I’m not exactly sure where, someplace far from Moscow, around Chechnya, I think. One of those cities built by Stalin to hold political exiles and their families. Enough people moved in and stayed long enough to bring about a semblance of home, a place to be from.
I liked the humor in many of the stories, a dark Russian sense of humor much like the humor I’ve found in Gogol, Chekov and Dostoevsky. You can see it, I think, in the opening line of the first story, “I am an artist first, a censor second.”
Many of the stories are very funny, that way. One “story-line” features two brothers who grow up in their father’s home-made space museum. Their town has a slight connection to the Soviet/Russian space program, not enough to warrant a government-funded space program, but enough that they boy’s father can find enough relics to fill a small warehouse. They give a few stray visitors tours but spend most of their time navigating their way through the drug trade and avoiding the draft which would certainly send them to a tragic end in Chechnya.

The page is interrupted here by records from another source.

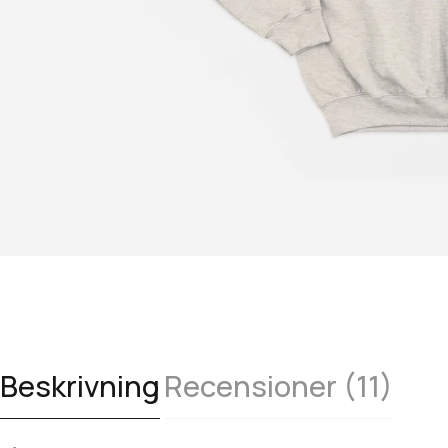
Beskrivning
Recensioner (11)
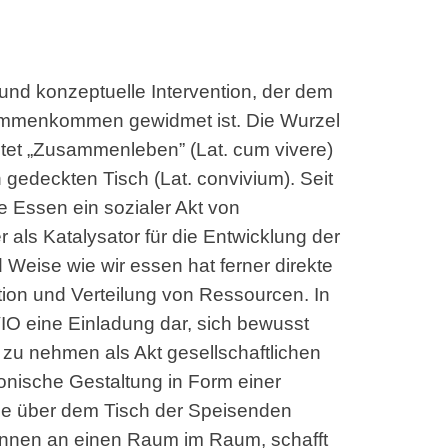
und konzeptuelle Intervention, der dem
ammenkommen gewidmet ist. Die Wurzel
et „Zusammenleben” (Lat. cum vivere)
 gedeckten Tisch (Lat. convivium). Seit
e Essen ein sozialer Akt von
als Katalysator für die Entwicklung der
d Weise wie wir essen hat ferner direkte
ion und Verteilung von Ressourcen. In
IO eine Einladung dar, sich bewusst
n zu nehmen als Akt gesellschaftlichen
onische Gestaltung in Form einer
ie über dem Tisch der Speisenden
*innen an einen Raum im Raum, schafft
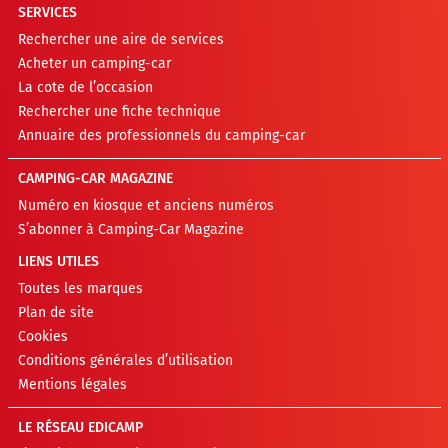
SERVICES
Rechercher une aire de services
Acheter un camping-car
La cote de l’occasion
Rechercher une fiche technique
Annuaire des professionnels du camping-car
CAMPING-CAR MAGAZINE
Numéro en kiosque et anciens numéros
S’abonner à Camping-Car Magazine
LIENS UTILES
Toutes les marques
Plan de site
Cookies
Conditions générales d’utilisation
Mentions légales
LE RÉSEAU EDICAMP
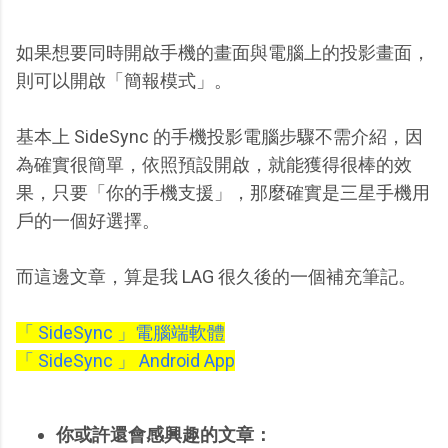
如果想要同時開啟手機的畫面與電腦上的投影畫面，
則可以開啟「簡報模式」。
基本上 SideSync 的手機投影電腦步驟不需介紹，因
為確實很簡單，依照預設開啟，就能獲得很棒的效
果，只要「你的手機支援」，那麼確實是三星手機用
戶的一個好選擇。
而這邊文章，算是我 LAG 很久後的一個補充筆記。
「 SideSync 」電腦端軟體
「 SideSync 」 Android App
你或許還會感興趣的文章：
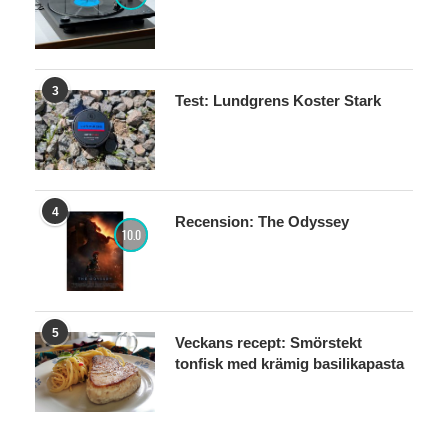
3
Test: Lundgrens Koster Stark
4
Recension: The Odyssey
10.0
5
Veckans recept: Smörstekt
tonfisk med krämig basilikapasta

I liked the space museum stories; I liked most of the stories in The Tsar of Love and Techno but I’m not sure I liked the book. There’s one bit featuring a gangland execution that takes place inside a false forest made up of trees that are really cell-phone towers. This false forest has been around so long that it has developed its own eco-system, one that is threatened in a later story when a developer wants to dismantle it. A group of eco-activists have organized to protest the destruction of the fake forest.
That’s pretty funny, too.
But the jokes began to wear thin by the end of the book, or maybe the stories just became more serious. Or maybe it was the setting. Laughter can be a powerful weapon against the bleakness of life, but it can lose its power over time. Run out of ammo.
By the end of the book, things were starting to get to me. Everybody had such a sad, circumscribed life. They survived, but they had little reason to live. I won’t argue that this isn’t true to life, but it’s not true to every life. By the end of the book, I wasn’t laughing anymore.